Investors are ploughing about $26.5 billion a year into SMSFs. Member (voluntary) contributions make up a big part of that flow — roughly $17.5 billion a year — which is more than double the amount coming from employer contributions.

As of the snapshot referenced in the article, the SMSF sector holds almost $440 billion in assets with about 480,000 funds. The average SMSF balance at June 30, 2011, was around $506,000.

The growth is being driven mainly by voluntary member contributions and investors wanting greater control over where their retirement savings are invested. Cheaper operating costs compared with some other funds (at least for larger balances) have also helped expand the sector since 2008.

SMSF expenses have fallen — the average expense-to-assets ratio dropped from 0.69% in 2008 to 0.54% in 2011 — and this has helped reduce average fees across the industry. However, because SMSFs have fixed accounting and administration fees, they tend to be cost-effective mainly for members with balances of about $300,000 or more.

Around 60% of SMSF assets are in easily accessible investments for small investors: term deposits, cash and Australian shares.
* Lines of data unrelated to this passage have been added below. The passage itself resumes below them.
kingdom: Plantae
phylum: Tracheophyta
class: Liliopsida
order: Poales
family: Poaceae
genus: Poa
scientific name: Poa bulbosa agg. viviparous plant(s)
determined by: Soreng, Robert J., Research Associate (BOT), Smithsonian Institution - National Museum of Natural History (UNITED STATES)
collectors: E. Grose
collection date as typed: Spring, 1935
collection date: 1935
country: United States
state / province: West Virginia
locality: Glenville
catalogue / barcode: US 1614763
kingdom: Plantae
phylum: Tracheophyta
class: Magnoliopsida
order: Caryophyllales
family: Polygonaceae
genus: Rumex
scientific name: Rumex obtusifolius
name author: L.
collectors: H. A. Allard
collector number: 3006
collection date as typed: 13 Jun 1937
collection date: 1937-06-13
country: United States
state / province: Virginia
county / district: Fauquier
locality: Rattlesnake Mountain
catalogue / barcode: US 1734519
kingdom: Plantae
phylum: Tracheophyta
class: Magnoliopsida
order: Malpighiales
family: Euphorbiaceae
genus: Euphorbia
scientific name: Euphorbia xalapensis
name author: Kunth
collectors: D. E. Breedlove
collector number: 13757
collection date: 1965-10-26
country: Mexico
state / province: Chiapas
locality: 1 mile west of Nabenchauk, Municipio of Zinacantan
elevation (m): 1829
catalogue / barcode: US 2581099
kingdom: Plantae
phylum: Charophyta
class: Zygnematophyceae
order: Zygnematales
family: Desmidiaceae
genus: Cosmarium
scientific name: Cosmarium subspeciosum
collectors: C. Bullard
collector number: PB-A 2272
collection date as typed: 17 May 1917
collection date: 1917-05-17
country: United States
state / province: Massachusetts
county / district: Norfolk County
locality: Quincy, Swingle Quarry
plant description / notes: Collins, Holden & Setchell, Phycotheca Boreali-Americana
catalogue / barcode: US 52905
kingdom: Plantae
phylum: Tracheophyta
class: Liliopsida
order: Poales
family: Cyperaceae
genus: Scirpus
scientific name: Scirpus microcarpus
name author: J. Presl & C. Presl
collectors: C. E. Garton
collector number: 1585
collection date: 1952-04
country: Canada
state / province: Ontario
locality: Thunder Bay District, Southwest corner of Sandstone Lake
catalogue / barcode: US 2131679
These asset choices reflect the control many SMSF members want over their retirement savings.

While the bulk of SMSF members are aged 45 or older, the sector is seeing growing interest from people aged 25 to 44 — especially the self-employed, small business owners and senior executives, according to the SMSF Professionals' Association.

A big challenge is falling interest rates. Term deposits and cash were attractive when other asset classes produced poor returns, but as rates decline their appeal — and the returns SMSFs have relied on — may weaken. Fixed administration fees also reduce cost advantages for smaller balances.

The average SMSF balance was about $506,000 at June 30, 2011 — roughly 17 times the average balance of a regulated fund, which highlights that SMSF members typically hold substantially larger balances than members of standard regulated funds.